Configure Package Repository
# Import GPG key
curl -fsSL https://nvidia.github.io/libnvidia-container/gpgkey | gpg --dearmor -o /usr/share/keyrings/nvidia-container-toolkit-keyring.gpg
# Add repository for Debian/Ubuntu
curl -s -L https://nvidia.github.io/libnvidia-container/stable/deb/nvidia-container-toolkit.list | sed 's#deb https://#deb [signed-by=/usr/share/keyrings/nvidia-container-toolkit-keyring.gpg] https://#g' | tee /etc/apt/sources.list.d/nvidia-container-toolkit.list
Install Toolkit
apt update && apt install -y nvidia-container-toolkit
Step 3: Integrate Toolkit with containerd
containerd uses a TOML configuration file. First, generate a default config if none exists, then update runtime settings to use NVIDIA’s modified OCI runtime as the default for CRI workloads.
# Create config directory
mkdir -p /etc/containerd
# Generate default config
containerd config default | tee /etc/containerd/config.toml
Edit /etc/containerd/config.toml to modify these sections:
- Set
default_runtime_nametonvidiain the CRI containerd plugin - Add or update the
nvidiaruntime entry - Use
io.containerd.runc.v2for runtime type
...
[plugins."io.containerd.grpc.v1.cri"]
...
[plugins."io.containerd.grpc.v1.cri".containerd]
snapshotter = "overlayfs"
default_runtime_name = "nvidia"
no_pivot = false
...
[plugins."io.containerd.grpc.v1.cri".containerd.runtimes]

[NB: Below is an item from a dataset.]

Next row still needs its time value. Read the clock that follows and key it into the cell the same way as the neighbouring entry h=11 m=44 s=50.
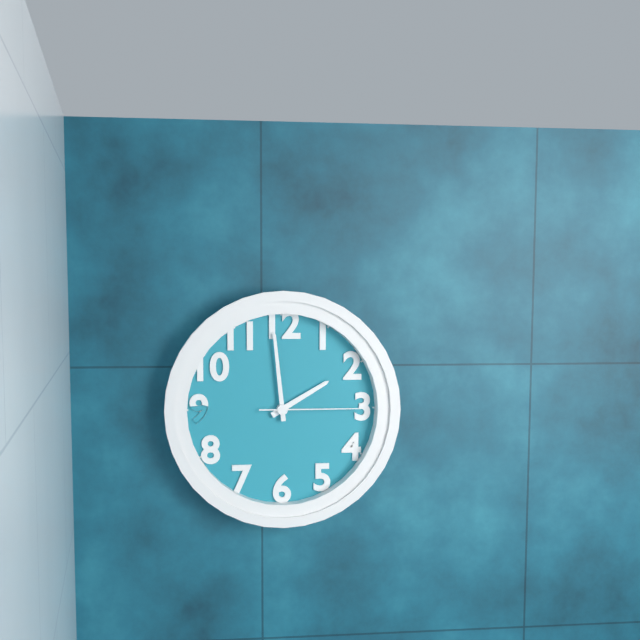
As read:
h=1 m=59 s=15
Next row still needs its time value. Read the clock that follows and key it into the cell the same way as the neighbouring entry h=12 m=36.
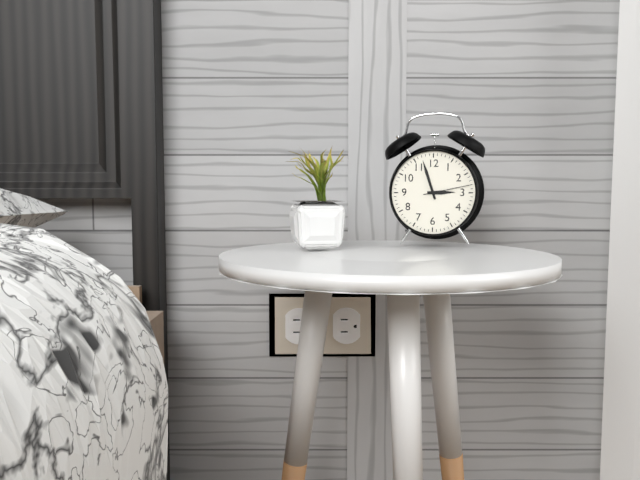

[plugins."io.containerd.grpc.v1.cri".containerd.runtimes.nvidia]
runtime_type = "io.containerd.runc.v2"
runtime_engine = ""
runtime_root = ""
privileged_without_host_devices = false
base_runtime_spec = ""
[plugins."io.containerd.grpc.v1.cri".containerd.runtimes.nvidia.options]
BinaryName = "nvidia-container-runtime"
...
Restart containerd to apply changes:
systemctl restart containerd && systemctl status containerd
Step 4: Deploy NVIDIA Device Plugin
Kubernetes uses Device Plugins to advertise speecialized hardware to the scheduler. The official NVIDIA plugin registers GPUs as nvidia.com/gpu resources.
# Deploy a recent stable version
kubectl apply -f https://raw.githubusercontent.com/NVIDIA/k8s-device-plugin/v0.14.5/nvidia-device-plugin.yml
Check plugin DaemonSet status:
kubectl get pod -n kube-system -l name=nvidia-device-plugin-ds
Successful logs from a plugin pod show NVML initialization, GRPC server startup, and registration with the local kubelet:
kubectl logs -n kube-system -l name=nvidia-device-plugin-ds
Step 5: Validate GPU Functionality
First test with containerd’s native CLI (ctr) to confirm runtime integration works outside Kubernetes:
# Pull CUDA base image
ctr image pull docker.io/nvidia/cuda:11.8.0-base-ubuntu22.04
# Run test with GPU 0
ctr run --rm -t --gpus 0 docker.io/nvidia/cuda:11.8.0-base-ubuntu22.04 gpu-test nvidia-smi
Next, test within a Kubernetes Pod using a simple CUDA vector addition workload:
apiVersion: v1
kind: Pod
metadata:
name: gpu-vector-demo
namespace: default
spec:
restartPolicy: Never
containers:
- name: cuda-vector-calc
image: nvcr.io/nvidia/k8s/cuda-sample:vectoradd-cuda11.8.0-ubuntu22.04
resources:
limits:
nvidia.com/gpu: 1
command: ["/bin/sh"]
args: ["-c", "/usr/local/bin/vectorAdd"]
Apply the manifest and monitor status:
kubectl apply -f gpu-vector-demo.yaml
kubectl get pod gpu-vector-demo
Once the pod completes, check logs for a successful test message:
kubectl logs gpu-vector-demo
Kubernetes currently supports only whole-GPU scheduling; sharing a single GPU across multiple containers requires additional third-party tools.